Despite all these reservations, my overall assessment is that this is a substantial book well worth studying. It will elicit interesting debates in the years to come.
Acknowledgments I thank M. Morrison, B. Batterman, M. Leng, A. Baker, and M. Colyvan for reading a draft of this review. I am solely responsible for the final form of the text.
Sorin Bangu
University of Bergen
sba011@uib.no
References Baker, A. [2009]: ‘Mathematical Explanation in Science’, British Journal for the Philosophy of Science, 60, pp. 611–33. Bangu, S. [2013]: ‘Indispensability and Explanation’, British Journal for the Philosophy of Science, 64, pp. 255–77.
Notes [1] He acknowledges the allusion to Salmon in his well-chosen title. [2] For example, Colyvan, Baker, Leng, Pincock, Batterman, and so on; some of whom address the indispensability argument.
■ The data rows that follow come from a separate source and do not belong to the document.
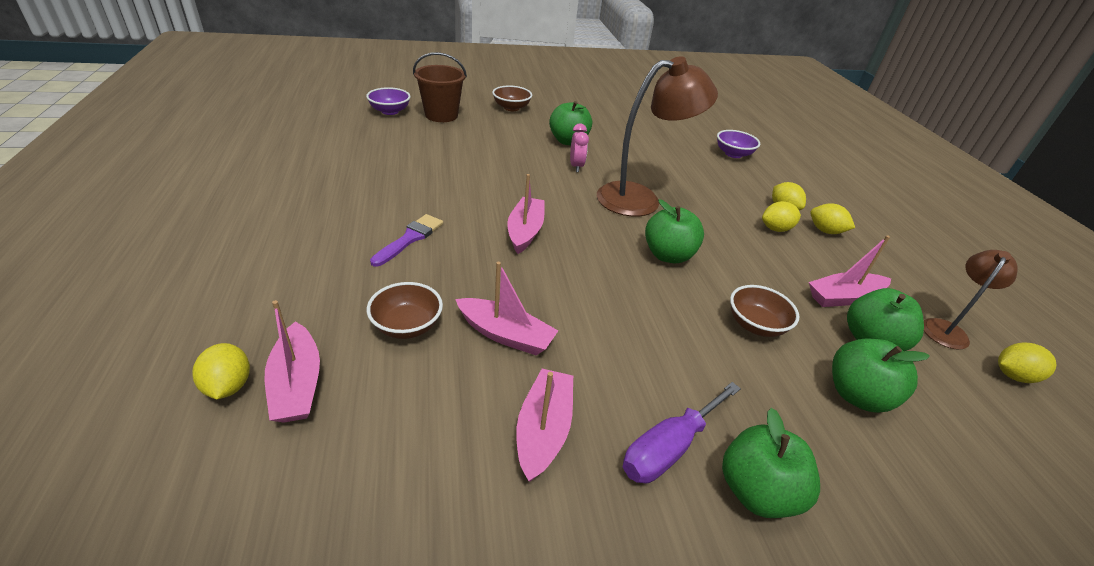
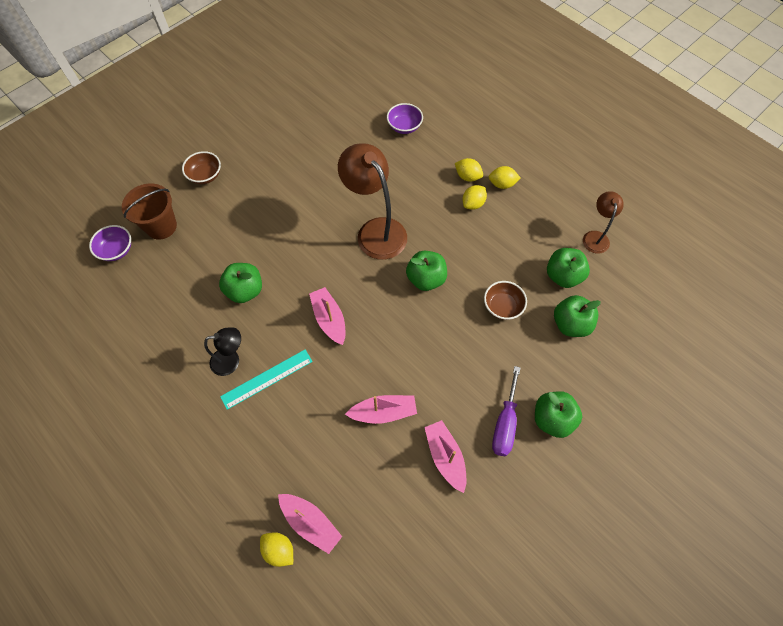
camera: 30 degrees left, 25 degrees up
(393, 210) = (231, 361): none -> black lamp
(407, 326) = (328, 446): brown bowl -> none
(410, 238) = (267, 379): purple brush -> turquoise ruler
(568, 141) = (282, 193): green apple -> green apple (245, 290)
(576, 166) = (310, 222): pink clock -> none
(640, 198) = (375, 230): brown lamp -> brown lamp turned 75 degrees counterclockwise
(843, 297) = (536, 247): pink boat -> none
(1013, 375) = (635, 253): yellow lemon -> none

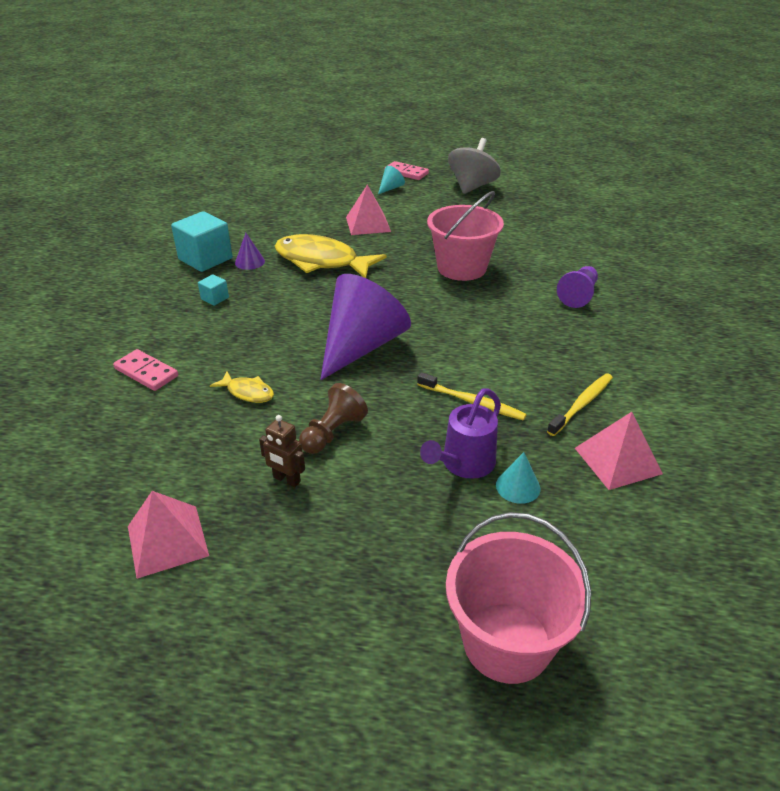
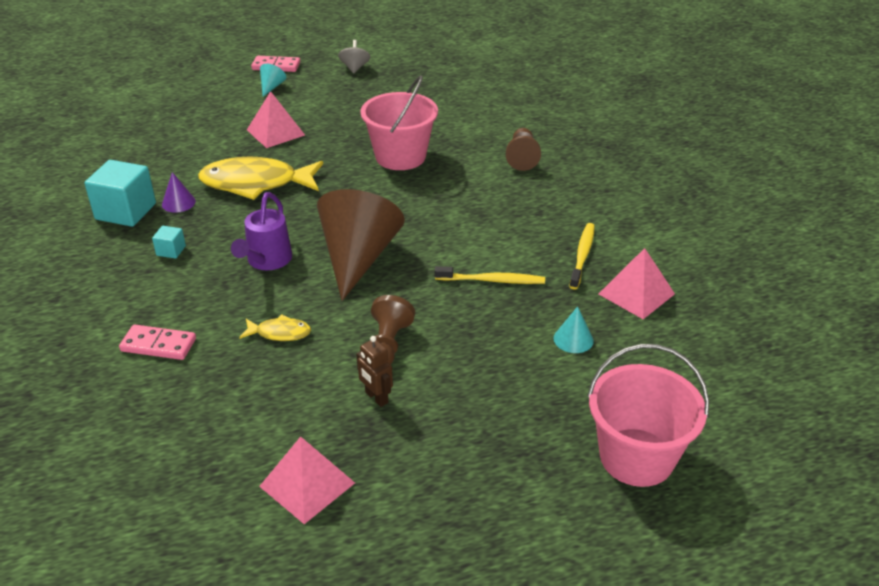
camera: 25 degrees left, 0 degrees up
(286, 479) = (376, 398): brown robot -> brown robot turned 45 degrees clockwise
(361, 346) = (358, 258): purple cone -> brown cone
(463, 464) = (519, 335): purple watering can -> purple watering can (266, 261)
(472, 187) = (355, 68): grey spinning top -> grey spinning top, size x0.55
(578, 295) = (522, 158): purple pawn -> brown pawn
Lange explicitly sets this issue aside in the book, so everything I say here takes this (legitimate) decision into account. [3] Baker is explicit on this: the explanandum of any putative example must be ‘a purely physical phenomenon’ ([2009], p. 625). [4] Now I should perhaps add here that what I find remarkable are examples of the type Lange says do not fit his idea of ‘distinctively mathematical’, that is, examples in which mathematics plays an undeniably central role, and yet the explanandum is physical-contingent. My agreement with some of the authors of such examples is limited, but the subtleties of our differences are irrelevant here; for details, see my ([2013]). [5] The explanandum is that a simple double pendulum has exactly four equilibrium configurations. [6] On the other hand, if causal explanations are available only sometimes, then what is it about these situations that allows both types of explanations? [7] This also holds for the Konigsberg bridges example, and perhaps all other examples; how disguised a mathematical proposition appears may be a matter of degree.